Recipe

Instructions

  1. Combine all ingredients in a glass
  2. Add ice and stir gently
  3. Garnish with a peel

The Treaty of Ghent effectively ended the war of 1812, but unfortunately for Andrew Jackson and his crew of American soldiers, email didn’t exist yet. The news took forever to arrive, during which time Jackson fought the very bloody Battle of New Orleans. Amidst the endeavor, Jackson was purportedly very fond of a mixture comprised of vermouth and bitters. The good news for Jackson: he didn’t die, which definitely helped his presidential campaign. The good news for us cocktail drinkers: the legend of Jackson’s boozy inclinations managed to sneak its way into the New Orleans cocktail canon.

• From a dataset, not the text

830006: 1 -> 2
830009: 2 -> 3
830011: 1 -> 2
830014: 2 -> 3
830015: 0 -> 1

The Old Hickory—named after Jackson’s stone cold sobriquet—is a delicious, mostly vermouth cocktail perfect for lazy days and impromptu parties. It was first published in Stanley Clisby Arthur’s 1937 Famous New Orleans Drinks and How To Mix Em’, and occupies a lesser known position within that famous canon. The drink is served on the rocks, can be made in one glass, and is low in alcohol. This makes it perfect for limited bars, rooftop parties, and nights when moving a metal shaker up and down just seems really hard. The drink also looks great—it has a reddish-amber hue and nostalgic, jewel-like tone. It’s the picture perfect compliment to a salty old bar patron.

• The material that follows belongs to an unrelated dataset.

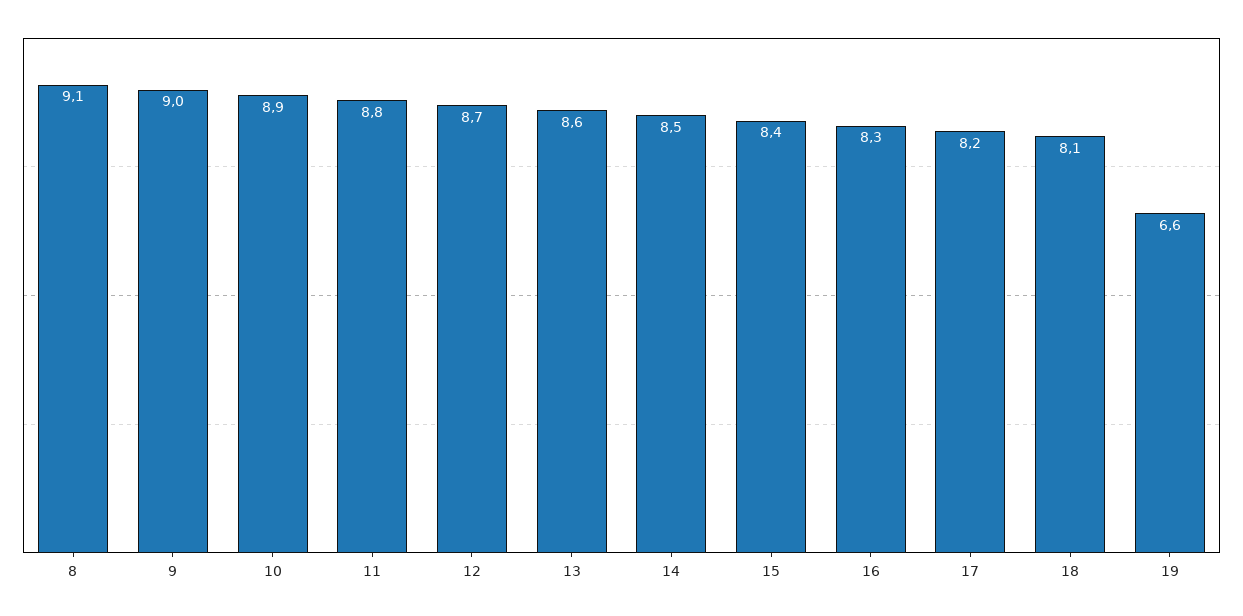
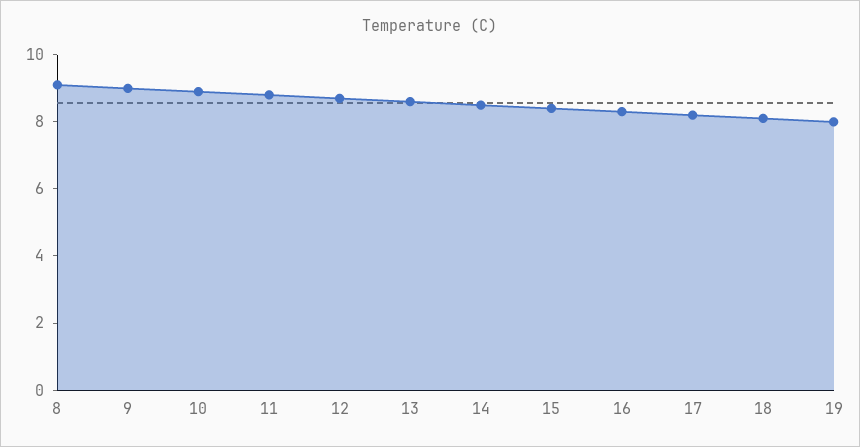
19: 6.6 -> 8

The Old Hickory makes for a great opportunity to experiment with some strange and sophisticated vermouths. A smart, complex bottle can transform this simple one-glass ditty into a moody, nocturnal sipper laced with complex spices and deep, caramelly flavors. We used a dry vermouth from Ransom distillery to great effect: it’s funky, offbeat characteristics and intense wormwood notes took center stage. Punt e Mes would also make a smart choice here. We’ve even seen a variation called the New Hickory Cocktail which uses Cynar and sherry instead of vermouth. Whatever you have in stock, don’t skip this lesser known legend. the Old Hickory is a unique bird in the cocktail world—not because of what it adds, but what it omits.